VATICAN CITY - Pope Benedict XVI urged Christians on Wednesday to defend the spirit of Christmas against secular trends during his last general audience before the holiday.
He wished the several thousand pilgrims and tourists gathered in a Vatican auditorium decorated with Christmas trees a "Happy Christmas" in seven languages and told them that "false prophets continue to offer cheap salvation which ends up in deep delusions."
"It is the duty of Christians to spread through a witness of life the truth of Christmas, which Christ brings to every man and woman of good will."
Throughout the audience, choral groups sang Christmas carols, including "Silent Night," a favorite in the pope's native Germany. Shepherds from Italy's Abruzzi mountains, in their traditional fur-trimmed costumes, played Italian carols on their bagpipes.
During his speech, Benedict also posed the question of the relevance of religion in modern society, one of his leading themes.
"Today, many consider God irrelevant. Even believers sometimes seek tempting but illusory shortcuts to happiness. And yet perhaps even because of this confusion humanity seeks a savior, and awaits the coming of Christ," the pope said.
Although he warned against being distracted by what he called the "trappings of Christmas," Benedict offered thanks for the 110-foot Christmas tree set up in St. Peter's Square, and the one in his private apartment in the Vatican, both gifts from the mountains of Calabria in southern Italy.
He also encouraged the custom of setting up nativity scenes in the home.
"It is my hope that such an important element (of Christmas) not only part of our spirituality, but also of our culture and art continue to be a simple and eloquent way of remembering Christ."
The home nativity scene is the traditional focal point of the Italian Christmas, with families working for days on elaborate settings which, along with the main figures, often include village scenes, artistic lighting and even fountains with running water.
However, according to recent news reports, the tradition is waning, with some families preferring the Christmas tree, a custom inherited from northern Europe and North America.
Workers in St. Peter's Square are still busy setting up the Vatican's life-sized nativity scene with 26 figures set under a caravan tent, to be unveiled on Christmas Eve, along with the lighting of the Christmas tree.
ROME (Reuters) - Two leftists in Italy's ruling coalition on Wednesday outraged fellow lawmakers by placing four dolls representing homosexual couples near the baby Jesus in the official nativity scene in parliament.
The two parliamentarians from the small "Rose in the Fist" party said their gesture was to promote the legalization of gay marriage and granting legal recognition to unmarried couples.
Bruno Mellano and Donatella Poretti placed the Barbie and Ken-type dolls in the parliamentary nativity scene, each couple lying down embraced among the shepherds witnessing the birth of Jesus.

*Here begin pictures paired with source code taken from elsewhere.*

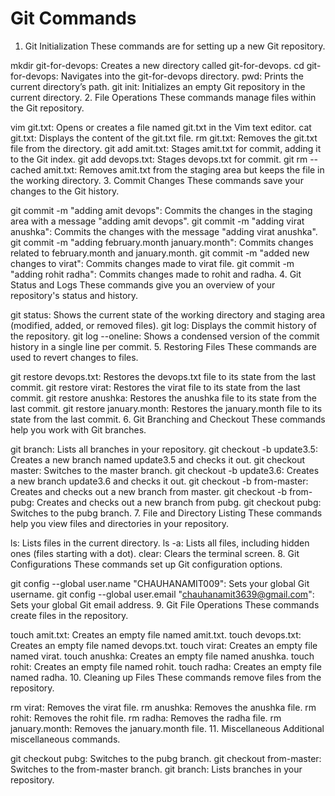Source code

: # Git Commands
1. Git Initialization
These commands are for setting up a new Git repository.

mkdir git-for-devops: Creates a new directory called git-for-devops.
cd git-for-devops: Navigates into the git-for-devops directory.
pwd: Prints the current directory’s path.
git init: Initializes an empty Git repository in the current directory.
2. File Operations
These commands manage files within the Git repository.

vim git.txt: Opens or creates a file named git.txt in the Vim text editor.
cat git.txt: Displays the content of the git.txt file.
rm git.txt: Removes the git.txt file from the directory.
git add amit.txt: Stages amit.txt for commit, adding it to the Git index.
git add devops.txt: Stages devops.txt for commit.
git rm --cached amit.txt: Removes amit.txt from the staging area but keeps the file in the working directory.
3. Commit Changes
These commands save your changes to the Git history.

git commit -m "adding amit devops": Commits the changes in the staging area with a message "adding amit devops".
git commit -m "adding virat anushka": Commits the changes with the message "adding virat anushka".
git commit -m "adding february.month january.month": Commits changes related to february.month and january.month.
git commit -m "added new changes to virat": Commits changes made to virat file.
git commit -m "adding rohit radha": Commits changes made to rohit and radha.
4. Git Status and Logs
These commands give you an overview of your repository's status and history.

git status: Shows the current state of the working directory and staging area (modified, added, or removed files).
git log: Displays the commit history of the repository.
git log --oneline: Shows a condensed version of the commit history in a single line per commit.
5. Restoring Files
These commands are used to revert changes to files.

git restore devops.txt: Restores the devops.txt file to its state from the last commit.
git restore virat: Restores the virat file to its state from the last commit.
git restore anushka: Restores the anushka file to its state from the last commit.
git restore january.month: Restores the january.month file to its state from the last commit.
6. Git Branching and Checkout
These commands help you work with Git branches.

git branch: Lists all branches in your repository.
git checkout -b update3.5: Creates a new branch named update3.5 and checks it out.
git checkout master: Switches to the master branch.
git checkout -b update3.6: Creates a new branch update3.6 and checks it out.
git checkout -b from-master: Creates and checks out a new branch from master.
git checkout -b from-pubg: Creates and checks out a new branch from pubg.
git checkout pubg: Switches to the pubg branch.
7. File and Directory Listing
These commands help you view files and directories in your repository.

ls: Lists files in the current directory.
ls -a: Lists all files, including hidden ones (files starting with a dot).
clear: Clears the terminal screen.
8. Git Configurations
These commands set up Git configuration options.

git config --global user.name "CHAUHANAMIT009": Sets your global Git username.
git config --global user.email "chauhanamit3639@gmail.com": Sets your global Git email address.
9. Git File Operations
These commands create files in the repository.

touch amit.txt: Creates an empty file named amit.txt.
touch devops.txt: Creates an empty file named devops.txt.
touch virat: Creates an empty file named virat.
touch anushka: Creates an empty file named anushka.
touch rohit: Creates an empty file named rohit.
touch radha: Creates an empty file named radha.
10. Cleaning up Files
These commands remove files from the repository.

rm virat: Removes the virat file.
rm anushka: Removes the anushka file.
rm rohit: Removes the rohit file.
rm radha: Removes the radha file.
rm january.month: Removes the january.month file.
11. Miscellaneous
Additional miscellaneous commands.

git checkout pubg: Switches to the pubg branch.
git checkout from-master: Switches to the from-master branch.
git branch: Lists branches in your repository.
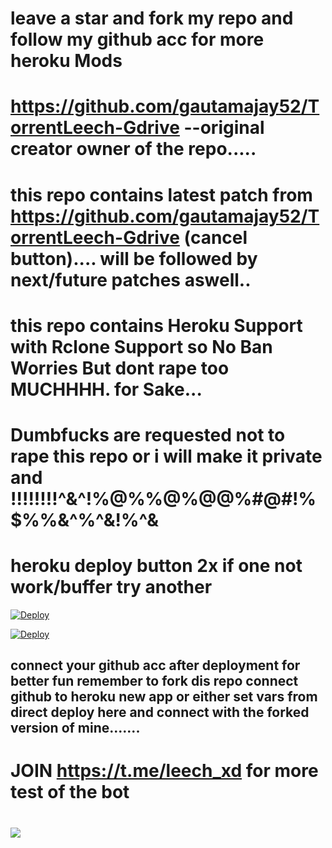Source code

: # leave a star and fork my repo and follow my github acc for more heroku Mods

# https://github.com/gautamajay52/TorrentLeech-Gdrive --original creator owner of the repo.....

# this repo contains latest patch from https://github.com/gautamajay52/TorrentLeech-Gdrive (cancel button).... will be followed by next/future patches aswell..

# this repo contains Heroku Support with Rclone Support so No Ban Worries But dont rape too MUCHHHH. for Sake...

# Dumbfucks are requested not to rape this repo or i will make it private and !!!!!!!!^&^!%@%%@%@@%#@#!%$%%&^%^&!%^&


# heroku deploy button 2x if one not work/buffer try another

[![Deploy](https://www.herokucdn.com/deploy/button.svg)](https://dashboard.heroku.com/new?template=https://github.com/AmirulAndalib/torrenteechX/tree/master)

[![Deploy](https://www.herokucdn.com/deploy/button.svg)](https://heroku.com/deploy)


## connect your github acc after deployment for better fun remember to fork dis repo connect github to heroku new app or either set vars from direct deploy here and connect with the forked version of mine.......



# JOIN  https://t.me/leech_xd for more test of the bot

# <a href="https://t.me/leech_XD"><img src="https://img.shields.io/badge/Join-Telegram%20Channel-red.svg?logo=Telegram"></a>









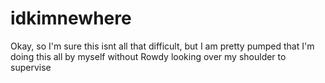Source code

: # idkimnewhere
Okay, so I'm sure this isnt all that difficult, but I am pretty pumped that I'm doing this all by myself without Rowdy looking over my shoulder to supervise
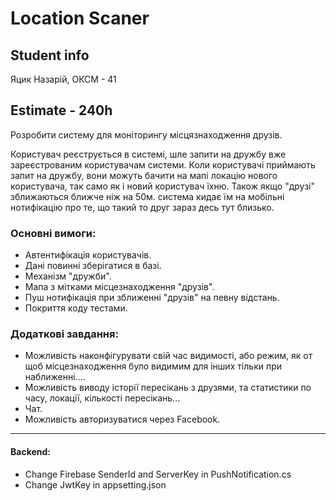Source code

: # Location Scaner
## Student info

Яцик Назарій, ОКСМ - 41
## Estimate - 240h

Розробити систему для моніторингу місцязнаходження друзів.

Користувач реєструється в системі, шле запити на дружбу вже зареєстрованим користувачам системи. Коли користувачі приймають запит на дружбу, вони можуть бачити на мапі локацію нового користувача, так само як і новий користувач їхню. Також якщо "друзі" зближаються ближче ніж на 50м. система кидає їм на мобільні нотифікацію про те, що такий то друг зараз десь тут близько.

### Основні вимоги:
* Автентифікація користувачів.
* Дані повинні зберігатися в базі.
* Механізм "дружби".
* Мапа з мітками місцезнаходження "друзів".
* Пуш нотифікація при зближенні "друзів" на певну відстань.
* Покриття коду тестами.

### Додаткові завдання:
* Можливість наконфігурувати свій час видимості, або режим, як от щоб місцезнаходження було видимим для інших тільки при наближенні....
* Можливість виводу історії пересікань з друзями, та статистики по часу, локації, кількості пересікань...
* Чат.
* Можливість авторизуватися через Facebook.

---

#### Backend: 
* Change Firebase SenderId and ServerKey in PushNotification.cs
* Change JwtKey in appsetting.json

Each of the two doll couples, which parliamentary ushers removed after a few minutes, wore miniature placards with slogans in favor of gay rights.
"This is a vulgar and unacceptable double attack against both a (national) institution as well as a religious symbol," a group of women parliamentarians of the opposition conservative Forza Italia party said in a statement.
Luca Volonte, a member of the small centrist opposition Union of Christian Democrats, called the gesture a "pure attack against the religion practiced by the majority of Italians."
Italy is overwhelmingly Roman Catholic and nativity scenes, featuring figures of the baby Jesus, Mary, Joseph, shepherds, animals and three kings bearing gifts, are put but in many homes, squares and shops.
Some members of the opposition demanded the lawmakers be censured by the speaker of the lower house of parliament.
But even the Italian Communist Party, which supports gay rights and is also in the ruling coalition of Prime Minister Romano Prodi, distanced itself from the action.
One communist parliamentarian called it "a grave political error" that would not help homosexuals.
The two leftist politicians carried out their gesture just before Pope Benedict, speaking to pilgrims and tourists at the Vatican, said Christmas creches were part of Christian culture that had to be defended.
In recent weeks, several state schools have decided not to erect the nativity scene. Some shops decided not to sell them, saying they were not popular or did not fit their image.
But even Education Minister Giuseppe Fioroni has criticized such schools, saying they had gone too far in banning nativity scenes which could instead be used as tools for inter-religious dialogue.